Fiyatlandırma ve Piyasa Sorunları
Ulusal Bakliyat Konseyi Başkan Vekili Abdullah Özdemir, “Devletin teşvik ve denetim mekanizmalarıyla, bakliyatın ciddi bir katma değerli sanayi ürününe dönüşümüne tanıklık ediyoruz” diyerek, bu gelişmenin önemine vurgu yaptı. Ancak, fiyat konusuna da dikkat çeken Özdemir, “Ürün fiyatlarının yüksek olması, iç piyasadaki satışları olumsuz etkiliyor. Daha fazla tüketicinin ulaşması ve sofralara gelmesi için markaların fiyat politikalarını gözden geçirmeleri gerekiyor” ifadelerini kullandı.
Sürdürülebilir Tarım ve Yeni Alanlar
Reis Gıda Yönetim Kurulu Başkanı Mehmet Reis, “Bakliyat unu Ar-Ge çalışmalarımızın sonuçlarını yakında piyasaya sunacağız” diyerek, sürdürülebilir tarım ve yeni üretim alanları konusunda önemli mesajlar verdi. “Her dönemde olduğu gibi, geleceğin gıdası olan bakliyat, yeni tarım alanlarının üretime kazandırılmasında kilit rol oynayacak” diyen Reis, bu alanın gelişimine büyük önem verilmesi gerektiğini sözlerine ekledi.
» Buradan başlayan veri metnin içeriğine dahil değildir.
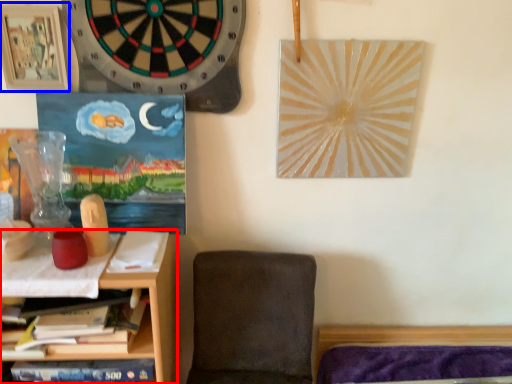
Question: Which object appears closest to the camera in this image, shelf (highlighted by a red box) or picture frame (highlighted by a blue box)?

Choices:
 (A) shelf
 (B) picture frame

Answer: (A)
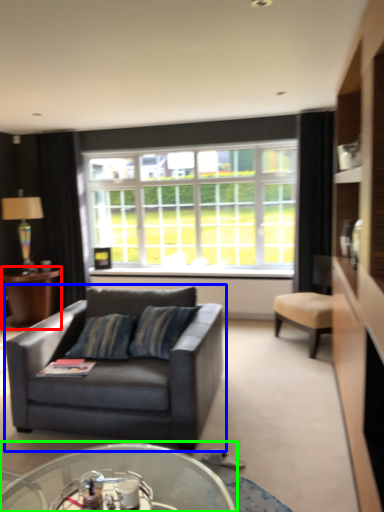
Question: Which is nearer to the table (highlighted by a red box)? studio couch (highlighted by a blue box) or coffee table (highlighted by a green box).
Yeni Aromalar ve Gıda Girişimciliği
Bakliyatın fonksiyonel gıda olarak işlenmesi, yeni pazarlar ve girişim fırsatları yaratıyor. TİM Hububat Bakliyat Yağlı Tohumlar ve Mamulleri Sektör Kurulu Başkanı Ahmet Tiryakioğlu ise, “Rekabet, lezzet, etiket ve ambalaj gibi faktörlerde yoğunlaşıyor. Bu da markalaşma ve katma değeri artıran yatırımların önünü açıyor” dedi. Ayrıca, cips ve kraker üretiminde ürünlerin görünümden çok içeriğe önem verildiğine işaret eden Tiryakioğlu, bu sayede düşük pazarlama değeri olan bakliyatların işlenerek, fire oranlarının azaltıldığını belirtti. “Bakliyat, az su kullanımı ve havayı azotla zenginleştirme gibi avantajlarıyla sürdürülebilir ve sağlıklı bir gıda kaynağıdır” diye sözlerine ekledi. Gıda girişimcileri ise, mercimek, nohut ve bezelye gibi ürünlerin doğal lezzetlerine uygun yeni aromalar geliştirmeye devam ediyor, böylece tüketicilere daha çeşitli ve keyifli atıştırmalıklar sunuluyor.